NHS Education for Scotland ConferenceThe reason I love PR is that you get the chance to make a difference to peoples' lives - challenge perceptions, change peoples' behaviours. Earlier this year I took part in a communications process I will never forget and neither will around 200 others here in Scotland and across the UK.

In my career so far, I have argued about the relative merits of Leeds United footballers with Alistair Campbell in the basement of 10 Downing St., bumped into Bill and Chelsea Clinton (in the same basement),  ran numerous Royal visits across the country, been up to my neck in national media coverage on so many different subjects I've forgotten a lot of it, shoved Hollywood A-listers in front of the cameras. And in the process I helped in some small ways to stop drink driving at Christmas, speeding on the streets and making sure our vulnerable old folk get their flu jab. I have even helped persuade junior school kids they need to get their 5 a day.

But this conference...wow.

The scene is a hotel in Edinburgh. There are around 150 nursing students about to go into the world to care for people of Scotland. From the outside it's like a lot of other conferences. Organised by the student themselves with NHS Education for Scotland - this had a very different feel. My role was distinctly 'background' - two BBC documentary crews were there and I helped to make sure the conference ran smoothly despite their presence and ensure they got the footage they needed.

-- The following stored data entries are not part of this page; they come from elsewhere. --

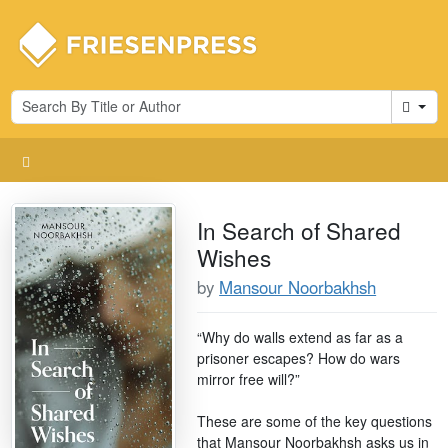
Cart
In Search of Shared
Wishes
by
Mansour Noorbakhsh
“Why do walls extend as far as a
prisoner escapes? How do wars
mirror free will?”
These are some of the key questions
that Mansour Noorbakhsh asks us in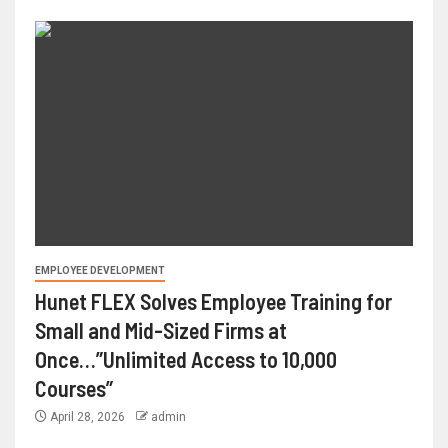
EMPLOYEE DEVELOPMENT
Hunet FLEX Solves Employee Training for
Small and Mid-Sized Firms at
Once…”Unlimited Access to 10,000
Courses”
April 28, 2026
admin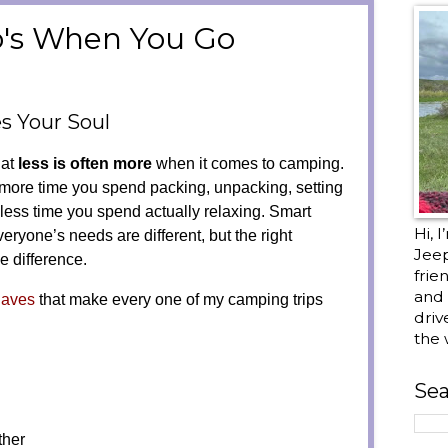
o's When You Go
 Your Soul
hat
less is often more
when it comes to camping.
 more time you spend packing, unpacking, setting
less time you spend actually relaxing. Smart
Hi, 
eryone’s needs are different, but the right
Jee
e difference.
frie
and 
Haves
that make every one of my camping trips
driv
the 
Sea
ther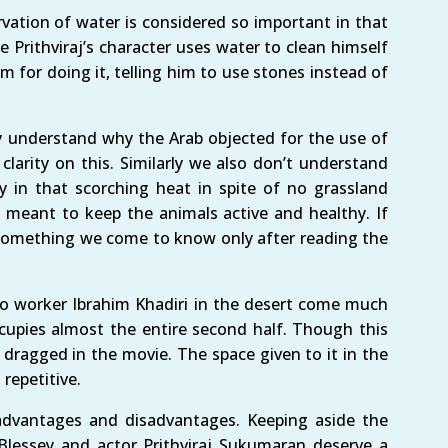
vation of water is considered so important in that
e Prithviraj’s character uses water to clean himself
im for doing it, telling him to use stones instead of
ly understand why the Arab objected for the use of
larity on this. Similarly we also don’t understand
 in that scorching heat in spite of no grassland
s meant to keep the animals active and healthy. If
s something we come to know only after reading the
o worker Ibrahim Khadiri in the desert come much
ccupies almost the entire second half. Though this
le dragged in the movie. The space given to it in the
repetitive.
advantages and disadvantages. Keeping aside the
 Blessey and actor Prithviraj Sukumaran deserve a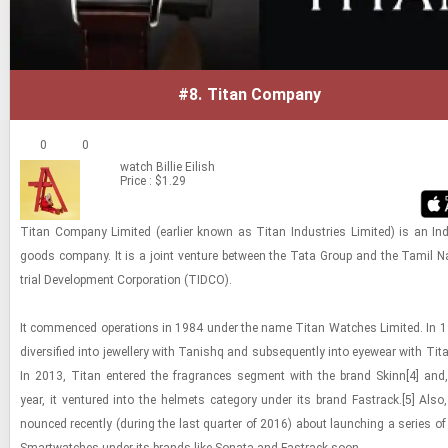
#8.
Titan Company
0
0
watch
Billie Eilish
Price : $1.29
Titan Com­pany Lim­ited (ear­lier known as Titan In­dus­tries Lim­ited) is an In­d
goods com­pany. It is a joint ven­ture be­tween the Tata Group and the Tamil N
trial De­vel­op­ment Cor­po­ra­tion (TIDCO).
It com­menced op­er­a­tions in 1984 under the name Titan Watches Lim­ited. In 
di­ver­si­fied into jew­ellery with Tan­ishq and sub­se­quently into eye­wear with Tit
In 2013, Titan en­tered the fra­grances seg­ment with the brand Skinn[4] and,
year, it ven­tured into the hel­mets cat­e­gory under its brand Fas­track.[5] Also
nounced re­cently (dur­ing the last quar­ter of 2016) about launch­ing a se­ries of 
Smart­watches under its brands like Sonata and Fas­track soon.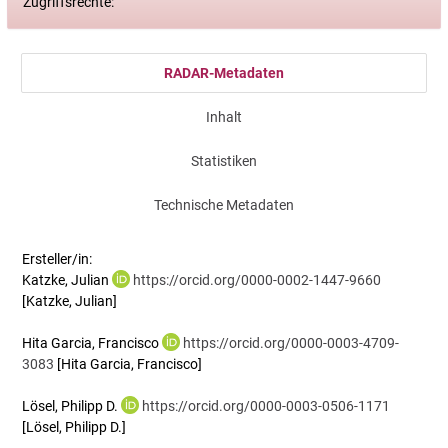
Zugriffsrechte:
RADAR-Metadaten
Inhalt
Statistiken
Technische Metadaten
Ersteller/in:
Katzke, Julian
https://orcid.org/0000-0002-1447-9660
[Katzke, Julian]
Hita Garcia, Francisco
https://orcid.org/0000-0003-4709-
3083
[Hita Garcia, Francisco]
Lösel, Philipp D.
https://orcid.org/0000-0003-0506-1171
[Lösel, Philipp D.]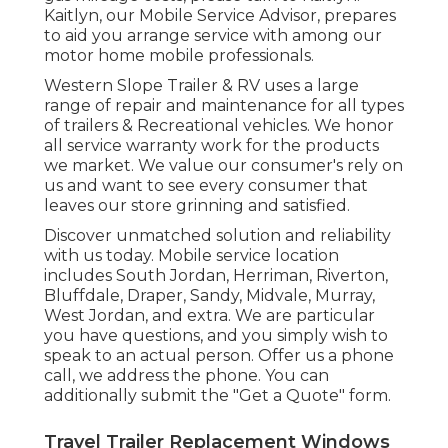
Kaitlyn, our Mobile Service Advisor, prepares
to aid you arrange service with among our
motor home mobile professionals.
Western Slope Trailer & RV uses a large
range of repair and maintenance for all types
of trailers & Recreational vehicles. We honor
all service warranty work for the products
we market. We value our consumer's rely on
us and want to see every consumer that
leaves our store grinning and satisfied.
Discover unmatched solution and reliability
with us today. Mobile service location
includes South Jordan, Herriman, Riverton,
Bluffdale, Draper, Sandy, Midvale, Murray,
West Jordan, and extra. We are particular
you have questions, and you simply wish to
speak to an actual person. Offer us a phone
call, we address the phone. You can
additionally submit the "Get a Quote" form.
Travel Trailer Replacement Windows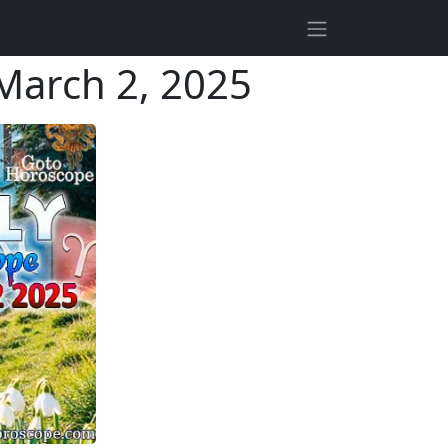
March 2, 2025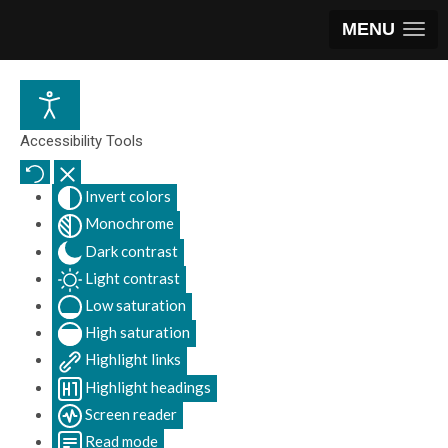
MENU
Accessibility Tools
Invert colors
Monochrome
Dark contrast
Light contrast
Low saturation
High saturation
Highlight links
Highlight headings
Screen reader
Read mode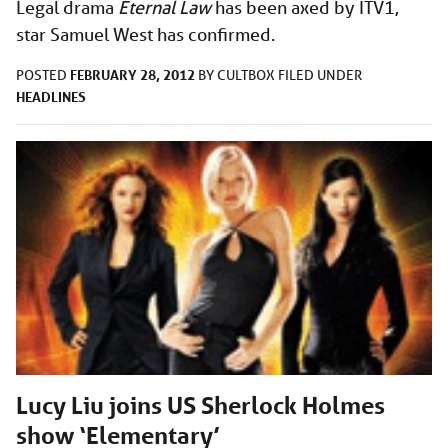
Legal drama
Eternal Law
has been axed by ITV1,
star Samuel West has confirmed.
FEBRUARY 28, 2012
POSTED
BY
CULTBOX
FILED UNDER
HEADLINES
Lucy Liu joins US Sherlock Holmes
show ‘Elementary’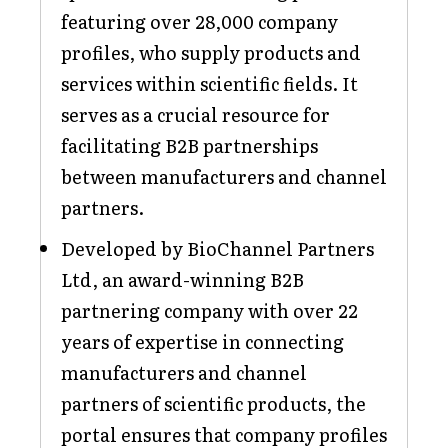
featuring over 28,000 company
profiles, who supply products and
services within scientific fields. It
serves as a crucial resource for
facilitating B2B partnerships
between manufacturers and channel
partners.
Developed by BioChannel Partners
Ltd, an award-winning B2B
partnering company with over 22
years of expertise in connecting
manufacturers and channel
partners of scientific products, the
portal ensures that company profiles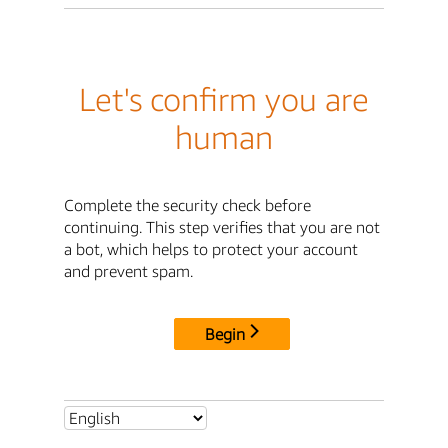
Let's confirm you are
human
Complete the security check before
continuing. This step verifies that you are not
a bot, which helps to protect your account
and prevent spam.
Begin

A key note speaker is Hayley Goleniowska - she speaks for about 25 minutes. I would say you couldn't hear a pin drop - some moments are like that. Some weren't. The audience laughs with Hayley. Cries with her.

Hayley is explaining what life was like before and after having Natty, her daughter who has down's syndrome. She is changing perceptions of how healthcare staff interact with mums, with children who have down's.

Some mums, if they are told they are high risk of having a down's baby are simply handed a termination advice leaflet. After birth some are left alone in a delivery suite with a pile of literature as their world falls apart. Staff creep around them as if a bereavement has occurred.

The proportion of healthcare staff who are trained as specialists in learning disabilities is tiny compared to the rest of the NHS workforce - but they all need to know what it's like for those parents, those carers, those children. And what they can do to help.

I always said 'peer to peer' was the most powerful form of communication - mum to mum, teenage boy to teenage boy but here it was one woman's story revealing an experience of thousands.

Not a single person left that room unchanged. Those trainee nurses, midwives, specialists will carry the messages they heard into their own practice for the decades to come.

Without doubt the most powerful communication event I have attended.